Frege / frege

Frege is a Haskell for the JVM. It brings purely functional programing to the Java platform.
https://github.com/Frege/frege/wiki/_pages
Other
3.64k stars 144 forks source link

Get rid of sum-record types in the compiler #382

Open matil019 opened 4 years ago

matil019 commented 4 years ago

This is a discussion about the internal of the compiler, not the syntax of the language.

Currently, the compiler is implemented by heavy uses of a combination of a sum type and record syntax, or so-called sum-record types, which are in the form of:

data SumRec = Foo { foo :: Int } | Bar { foo :: Int, bar :: String }

the examples are DefinitionS, SymbolT and QName.

Sum-records are unsafe constructs because it encourages writing partial functions. SumRec.bar in the example above is partial because it throws a runtime error if a value of SumRec is not constructed with Bar.

Frege comes with a handy syntax SumRec.{bar?} which queries the existence of the field and returns a Bool. However, I find that it makes difficult to manage the codebase because it introduces an "implicit contract"; the existence of a particular field, which is invisible to its type so not checkable by a compiler, gains some meaning.

I stumbled across this problem when I (quite a while ago) tried adding type families to Frege. I figured that I should add two data constructors SymTF for a type family and SymTI for a type instance to SymbolT but ended up getting a lot of runtime errors by accessing missing fields.

The compiler has a lot of unchecked access to partial fields and redundant error cases (see the links for examples). Currently the compiler doesn't trigger any runtime errors, which are good thing, and I believe the author(s) at the time of writing were very well aware that erroneous field accesses never happened. But that fact is not visible in the source code and becomes a problem if someone (including me) who doesn't know those invisible contracts tries to modify the code, he or she can unknowingly break the compiler by introducing runtime errors.
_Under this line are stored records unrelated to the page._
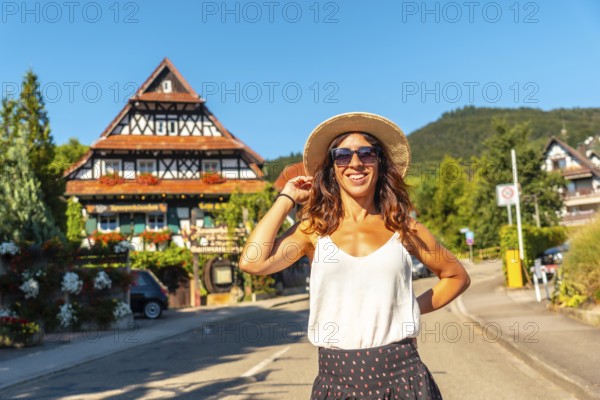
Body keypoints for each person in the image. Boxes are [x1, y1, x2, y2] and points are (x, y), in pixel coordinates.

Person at [239, 112, 471, 400]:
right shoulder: (313, 230)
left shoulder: (403, 226)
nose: (356, 163)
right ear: (332, 168)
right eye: (342, 155)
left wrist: (407, 308)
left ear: (379, 162)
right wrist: (285, 199)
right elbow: (252, 261)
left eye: (366, 153)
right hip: (337, 383)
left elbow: (456, 276)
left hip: (404, 378)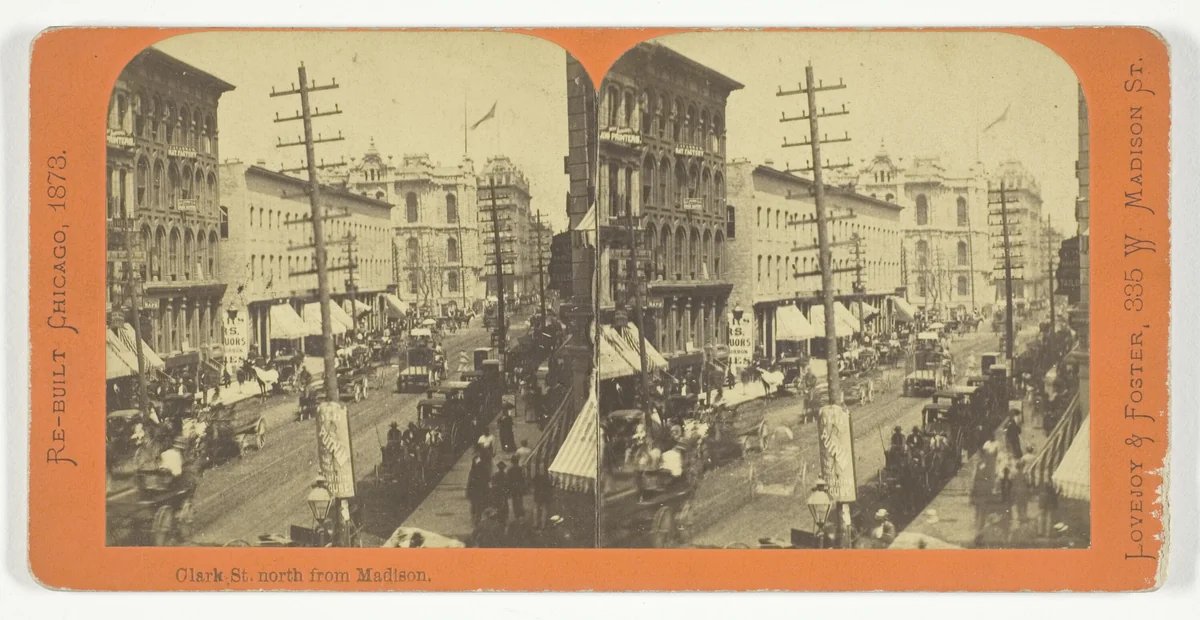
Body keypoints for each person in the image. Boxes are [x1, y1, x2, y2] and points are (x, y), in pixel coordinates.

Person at [466, 454, 491, 525]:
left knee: (474, 507)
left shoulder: (473, 471)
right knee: (480, 507)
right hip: (481, 491)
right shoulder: (485, 470)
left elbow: (470, 482)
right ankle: (478, 520)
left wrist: (468, 493)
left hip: (475, 492)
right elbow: (488, 480)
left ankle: (475, 521)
It's true that one can infer the possible constructors by reading through related parts of the codebase, but it shouldn't be necessary. It's especially hard to track a pair of enter/changeSym and Global.findit. With the help of the type system of Frege, much of (if not all) that effort would be eliminated.

So I intend to refactor the compiler not to use sum-record types. SymbolT for example will be written to:

data SymV g = SymV { ... }
data SymT g = SymT { ... }
...

data SymbolT g
  = protected V (SymV g)
  | protected T (SymT g)
  | ...

Thanks to Frege's protected constructors, the sum type constructors can have concise names.

Please see my branches (no-sum-definitions, no-sum-symbolt) for the current refactoring work. The code is deliberately written in a way so that compilation warnings for unsafe field acceses are emitted as many as possible.

Ingo60 commented 4 years ago

This would probably be a good thing, except for the extra indirections that are introduced. But I guess the refactoring is a mess.

matil019 commented 4 years ago

Thank you.

The indirection degrades the performance a little. Comparing the running time of make clean compiler1 with fregec.jar of master and that of the refactored one, the latter took 0.9% more time on my machine. I hope the additional safety provided by this change enables more aggressive optimization (by programmers) for overall better performance.

The refactoring is indeed huge, but fixing compilation errors, the most trivial and tedious part, is already done. I tried to minimize the diff by changing only where needed. I'm examining remaining pieces of code that requires understanding of semantics.